* [Texto para leitura]
É inegável a magnitude da
intervenção do Estado na economia brasileira, seja do ponto de vista do peso do
setor produtivo estatal, seja da enorme capacidade de controle de fundos
destinados ao financiamento da acumulação de capital. No entanto, é possível
constatar que não ocorreu no Brasil, nos últimos anos, nenhum processo de
“estatização”: nem o Estado ampliou sua participação relativa na propriedade
dos meios de produção, nem mesmo elevou significativamente sua fatia na
apropriação do excedente, em função do seu maior poder fiscal.
Em síntese, não se pode
nem desconhecer a importância crucial do Estado no capitalismo brasileiro nem,
por outro lado, ignorar os limites precisos de sua intervenção.O que nos aflige é a
forma de lidar teoricamente com este problema. Não pretendemos nos limites deste
simpósio tentar resolvê-lo, mas apenas indicar alguns caminhos.

* [Linhas de dados]
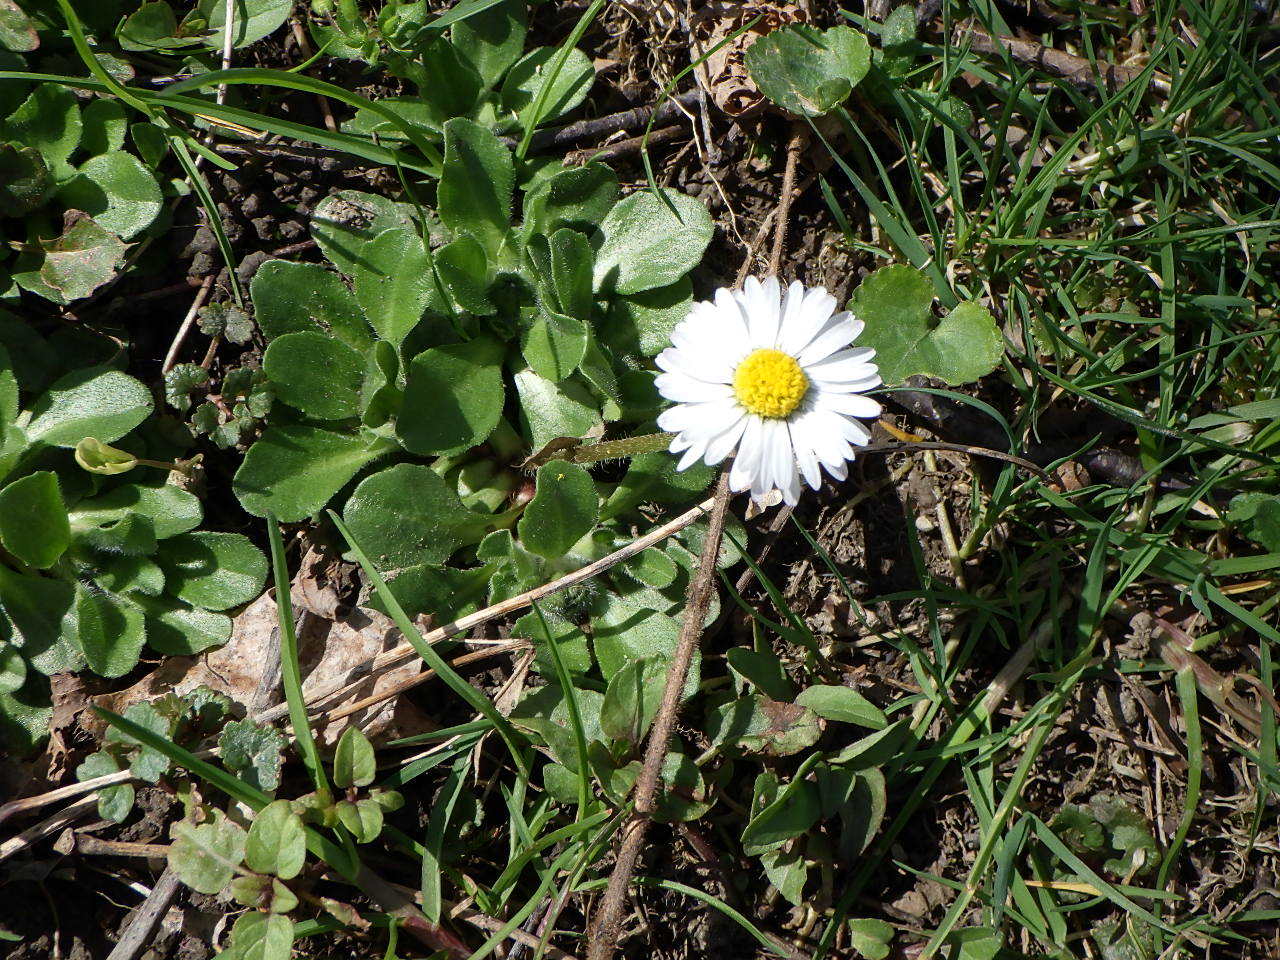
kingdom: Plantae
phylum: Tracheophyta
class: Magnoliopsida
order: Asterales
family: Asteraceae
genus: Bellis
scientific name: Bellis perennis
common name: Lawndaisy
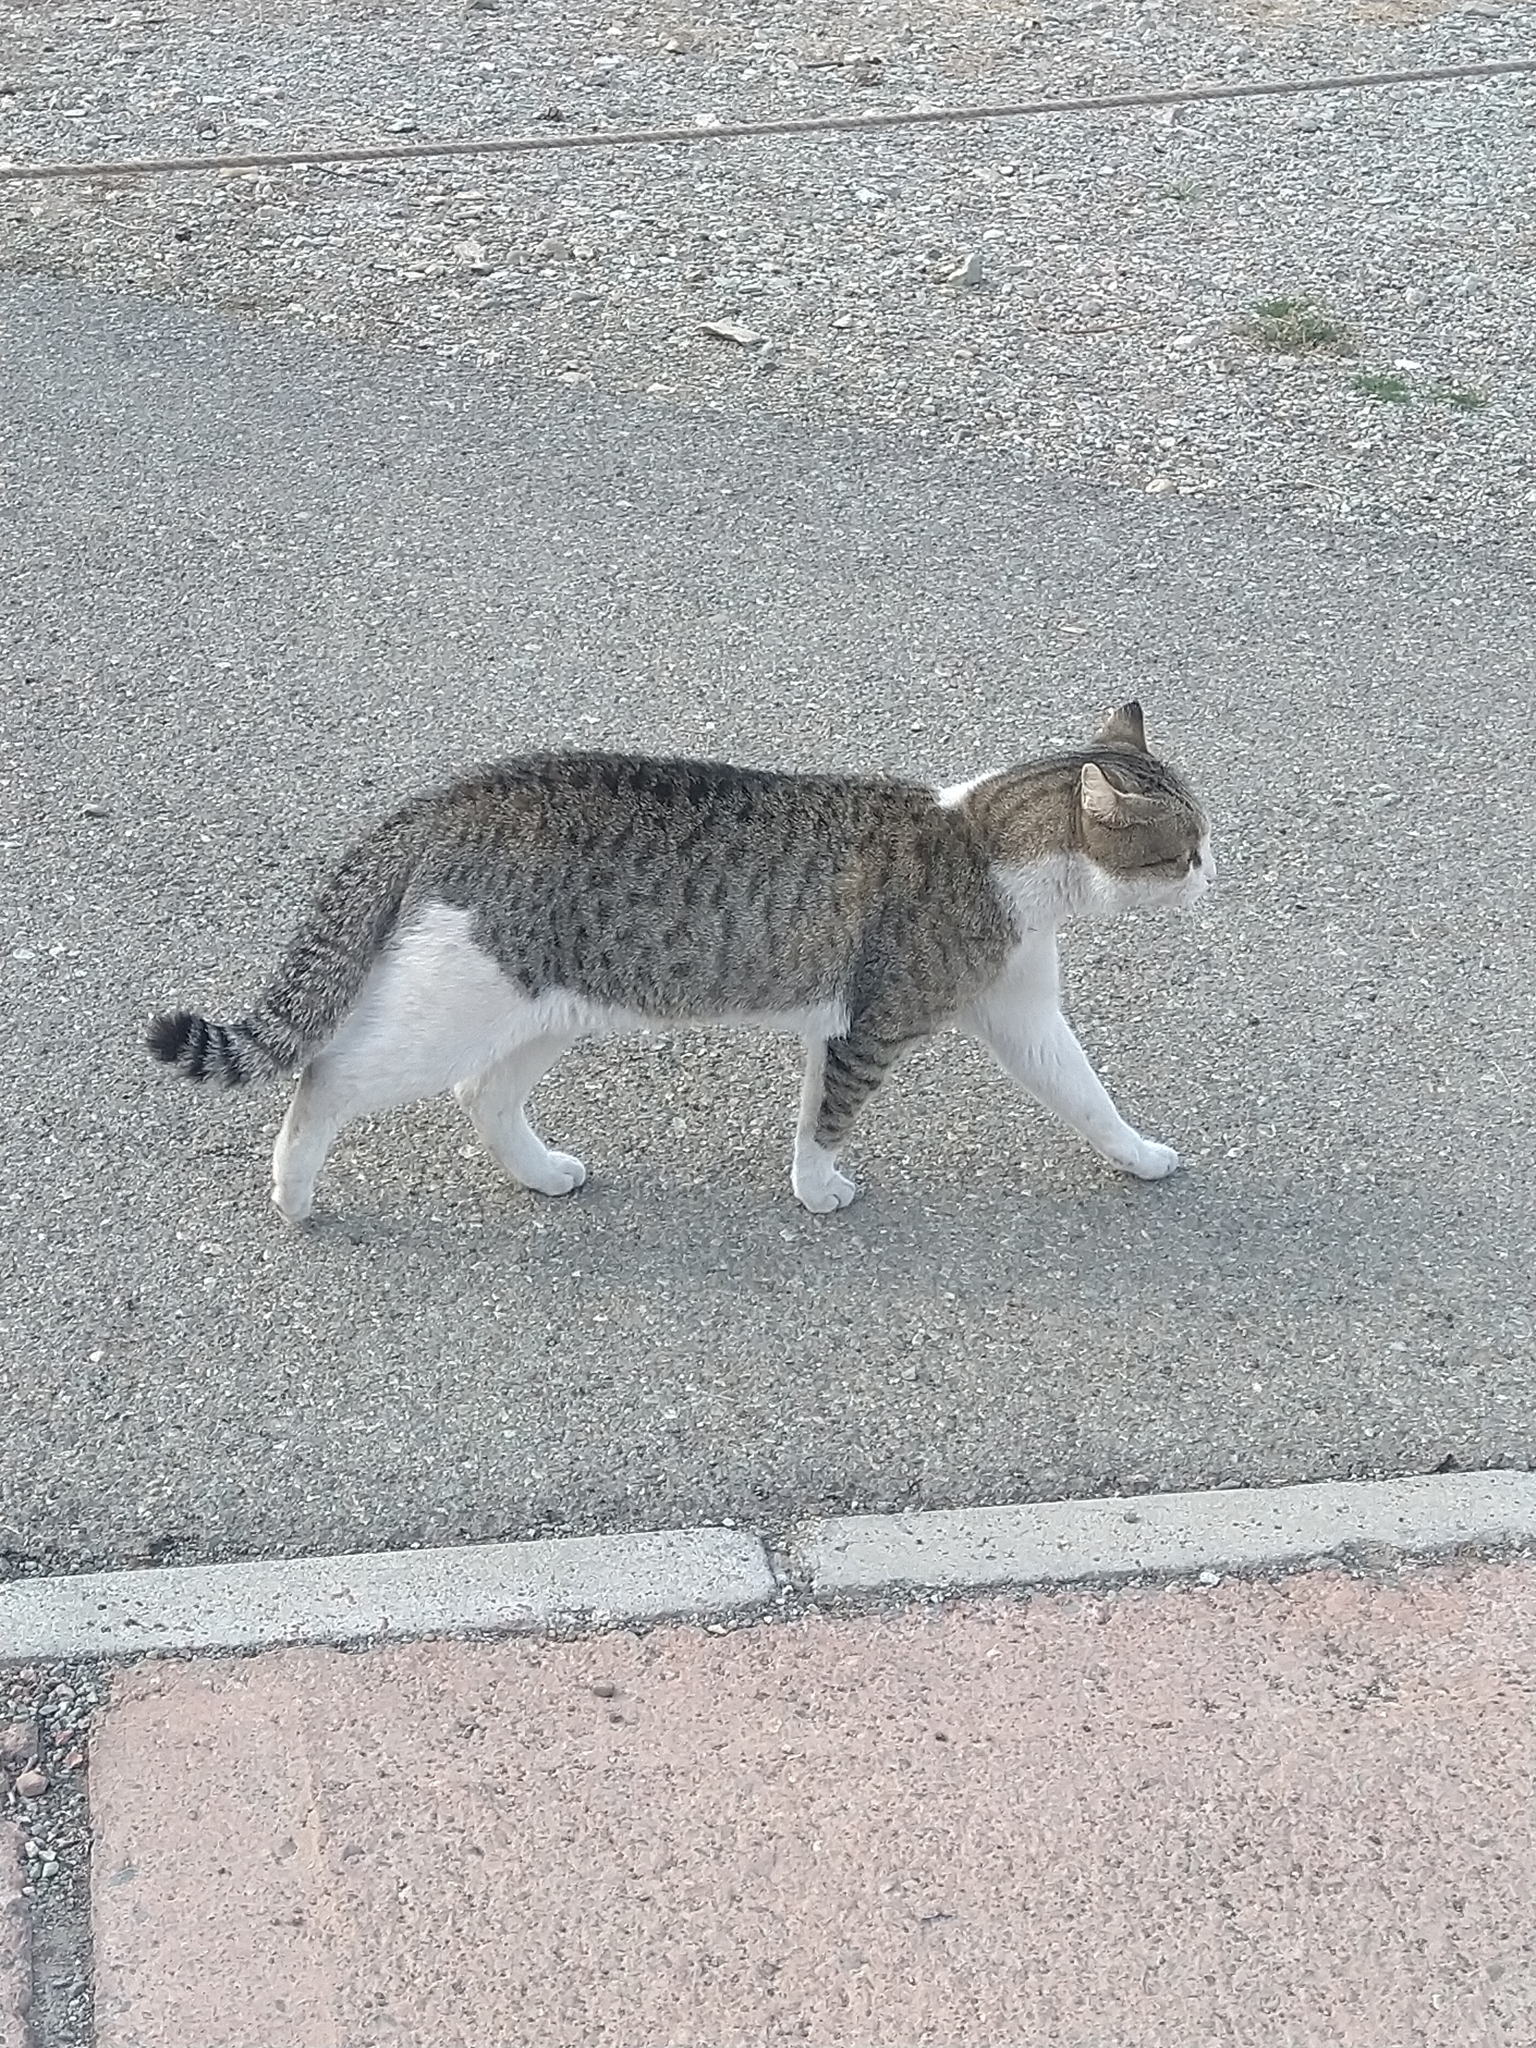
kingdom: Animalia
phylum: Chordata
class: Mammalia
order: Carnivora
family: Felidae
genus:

* [Tarefa proposta] No texto sobre o Estado na economia brasileira, liste em ordem todos os segmentos introduzidos pela palavra "nem". Cada segmento vai do "nem" até o "nem" seguinte ou até o fim da frase.

* [Resultado]
1. nem o Estado ampliou sua participação relativa na propriedade dos meios de produção
2. nem mesmo elevou significativamente sua fatia na apropriação do excedente, em função do seu maior poder fiscal
3. nem desconhecer a importância crucial do Estado no capitalismo brasileiro
4. nem, por outro lado, ignorar os limites precisos de sua intervenção